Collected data

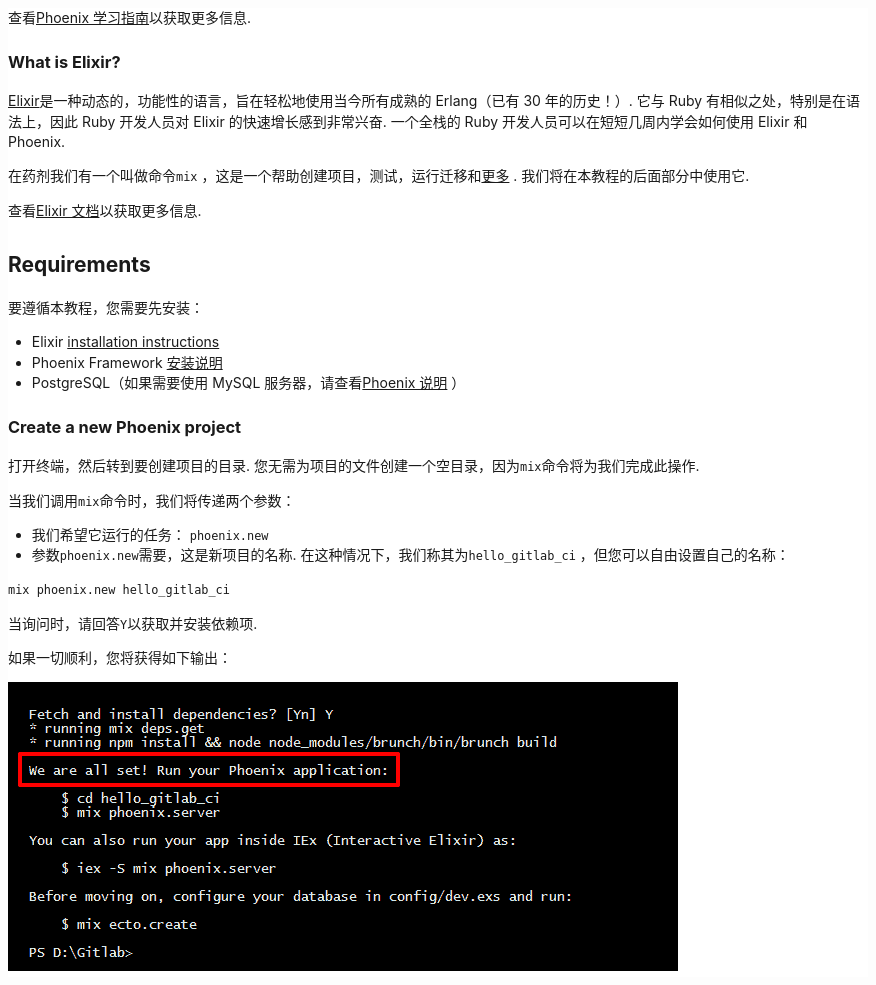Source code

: 查看[Phoenix 学习指南](https://s0hexdocs0pm.icopy.site/phoenix/overview.html)以获取更多信息.

### What is Elixir?[](#what-is-elixir "Permalink")

[Elixir](https://s0elixir-lang0org.icopy.site)是一种动态的，功能性的语言，旨在轻松地使用当今所有成熟的 Erlang（已有 30 年的历史！）. 它与 Ruby 有相似之处，特别是在语法上，因此 Ruby 开发人员对 Elixir 的快速增长感到非常兴奋. 一个全栈的 Ruby 开发人员可以在短短几周内学会如何使用 Elixir 和 Phoenix.

在药剂我们有一个叫做命令`mix` ，这是一个帮助创建项目，测试，运行迁移和[更多](https://s0elixir-lang0org.icopy.site/getting-started/mix-otp/introduction-to-mix) . 我们将在本教程的后面部分中使用它.

查看[Elixir 文档](https://s0elixir-lang0org.icopy.site/getting-started/introduction)以获取更多信息.

## Requirements[](#requirements "Permalink")

要遵循本教程，您需要先安装：

*   Elixir [installation instructions](https://s0elixir-lang0org.icopy.site/install)
*   Phoenix Framework [安装说明](https://s0hexdocs0pm.icopy.site/phoenix/installation.html)
*   PostgreSQL（如果需要使用 MySQL 服务器，请查看[Phoenix 说明](https://s0hexdocs0pm.icopy.site/phoenix/ecto.html) ）

### Create a new Phoenix project[](#create-a-new-phoenix-project "Permalink")

打开终端，然后转到要创建项目的目录. 您无需为项目的文件创建一个空目录，因为`mix`命令将为我们完成此操作.

当我们调用`mix`命令时，我们将传递两个参数：

*   我们希望它运行的任务： `phoenix.new`
*   参数`phoenix.new`需要，这是新项目的名称. 在这种情况下，我们称其为`hello_gitlab_ci` ，但您可以自由设置自己的名称：

```
mix phoenix.new hello_gitlab_ci 
```

当询问时，请回答`Y`以获取并安装依赖项.

如果一切顺利，您将获得如下输出：

[![mix phoenix.new](img/28300ad671ab6b5aec8525cb2a7af157.png)](img/mix-phoenix-new.png)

WHAT THE TASK ASKS: The records above are to be transcribed exactly, with every picture left out.

SOLUTION TO THE PROBLEM:
Source code

: 查看[Phoenix 学习指南](https://s0hexdocs0pm.icopy.site/phoenix/overview.html)以获取更多信息.

### What is Elixir?[](#what-is-elixir "Permalink")

[Elixir](https://s0elixir-lang0org.icopy.site)是一种动态的，功能性的语言，旨在轻松地使用当今所有成熟的 Erlang（已有 30 年的历史！）. 它与 Ruby 有相似之处，特别是在语法上，因此 Ruby 开发人员对 Elixir 的快速增长感到非常兴奋. 一个全栈的 Ruby 开发人员可以在短短几周内学会如何使用 Elixir 和 Phoenix.

在药剂我们有一个叫做命令`mix` ，这是一个帮助创建项目，测试，运行迁移和[更多](https://s0elixir-lang0org.icopy.site/getting-started/mix-otp/introduction-to-mix) . 我们将在本教程的后面部分中使用它.

查看[Elixir 文档](https://s0elixir-lang0org.icopy.site/getting-started/introduction)以获取更多信息.

## Requirements[](#requirements "Permalink")

要遵循本教程，您需要先安装：

*   Elixir [installation instructions](https://s0elixir-lang0org.icopy.site/install)
*   Phoenix Framework [安装说明](https://s0hexdocs0pm.icopy.site/phoenix/installation.html)
*   PostgreSQL（如果需要使用 MySQL 服务器，请查看[Phoenix 说明](https://s0hexdocs0pm.icopy.site/phoenix/ecto.html) ）

### Create a new Phoenix project[](#create-a-new-phoenix-project "Permalink")

打开终端，然后转到要创建项目的目录. 您无需为项目的文件创建一个空目录，因为`mix`命令将为我们完成此操作.

当我们调用`mix`命令时，我们将传递两个参数：

*   我们希望它运行的任务： `phoenix.new`
*   参数`phoenix.new`需要，这是新项目的名称. 在这种情况下，我们称其为`hello_gitlab_ci` ，但您可以自由设置自己的名称：

```
mix phoenix.new hello_gitlab_ci 
```

当询问时，请回答`Y`以获取并安装依赖项.

如果一切顺利，您将获得如下输出：

[![mix phoenix.new](img/28300ad671ab6b5aec8525cb2a7af157.png)](img/mix-phoenix-new.png)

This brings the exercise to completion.